MYNET.COM
BDDK Başkanı Mehmet Ali Akben taşıt kredileri ile alakalı önemli bir açıklamaya imza attı. Buna göre taşıt kredilerinde kişilerin daha avantajlı oranlarla yararlanması sağlanacak. Otomobil kredilerinde taksit adedi ve miktarın artırılmasına dair kritik detayları paylaşan Akben, taşıt kredilerinde yüksek faizlere de ilgi çekti. Sektör temsilcileri ise bu kararın bir an önce hayata geçirilmesinin şart olduğunu belirtti. İşte taşıt kredilerinde yeni planlama ile alakalı merak edilen son dakika gelişmeleri...

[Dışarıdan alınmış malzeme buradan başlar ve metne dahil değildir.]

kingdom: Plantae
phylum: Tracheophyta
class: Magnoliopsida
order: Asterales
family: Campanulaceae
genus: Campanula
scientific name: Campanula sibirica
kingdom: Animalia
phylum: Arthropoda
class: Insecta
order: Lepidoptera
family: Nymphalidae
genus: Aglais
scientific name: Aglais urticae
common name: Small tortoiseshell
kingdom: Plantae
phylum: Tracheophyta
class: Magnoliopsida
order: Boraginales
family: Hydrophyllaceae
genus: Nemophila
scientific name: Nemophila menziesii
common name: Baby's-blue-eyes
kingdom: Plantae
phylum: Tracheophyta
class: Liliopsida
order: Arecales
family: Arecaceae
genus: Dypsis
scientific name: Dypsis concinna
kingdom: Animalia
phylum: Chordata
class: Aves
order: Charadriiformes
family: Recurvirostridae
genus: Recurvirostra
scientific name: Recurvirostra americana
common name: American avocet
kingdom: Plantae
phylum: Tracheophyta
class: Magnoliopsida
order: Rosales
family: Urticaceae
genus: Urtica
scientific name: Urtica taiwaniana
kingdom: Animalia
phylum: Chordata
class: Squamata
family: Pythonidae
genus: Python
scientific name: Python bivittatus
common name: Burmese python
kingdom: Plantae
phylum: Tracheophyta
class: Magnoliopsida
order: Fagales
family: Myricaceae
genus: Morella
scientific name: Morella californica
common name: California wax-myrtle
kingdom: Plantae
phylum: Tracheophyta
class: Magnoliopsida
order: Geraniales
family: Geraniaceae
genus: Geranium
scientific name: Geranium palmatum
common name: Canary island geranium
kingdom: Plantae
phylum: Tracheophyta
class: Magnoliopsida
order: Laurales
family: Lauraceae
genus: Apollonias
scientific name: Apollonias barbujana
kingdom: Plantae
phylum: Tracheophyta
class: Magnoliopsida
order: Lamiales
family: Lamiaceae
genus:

Bu gelişme ile sıfır araç fiyatlarında geri gelme beklentisi oluşurken, uzun bir süredir kontak kapatan ikinci el araç sektörüne de olumlu yansıması bekleniyordu. Ancak Otomotiv Distribütörleri Derneği (ODD) verilerine göre 2022 Ocak ayında otomobil ve hafif ticari pazarı, geçtiğimiz yılın aynı dönemine göre yüzde 12,8 oranında azalarak 38 bin 131 adet olarak gerçekleşti. Geçtiğimiz yıl Eylül ayından beri devam eden düşüş süreci böylece yeni yıla da taşınmış oldu. Sadece otomobil satışları yüzde 17,9 oranında düşüş yaşayıp 29 bin 20 adede geriledi. Hafif ticari pazarındaki artış ise devam ediyor. Bu bağlamda yüzde 8,9 oranında artan hafif ticari pazarında 9 bin 111 adetlik satış gerçekleşti. 2020'de 6 milyon 477 bin adet olan ikinci el pazarı ise 2021'i yüzde 7,1 düşüşle 6 milyon 15 bin adetle kapattı.
Bankacılık Denetleme ve Düzenleme Kurumu (BDDK) Başkanı Mehmet Ali Akben, milyonların beklediği taşıt kredilerindeki güncellemelerle ilgili geçtiğimiz günlerde önemli bir açıklama yaparak, "Otomotiv kredilerinde 120 bin, 300 bin, 750 bin gibi dilimler var. O dilimlerde bir güncelleme yapacağız. İlk dilim 120 bin. Bunun yüzde 70'ine kredi alabiliyorlar. Bu dilimi artıracağız" dedi.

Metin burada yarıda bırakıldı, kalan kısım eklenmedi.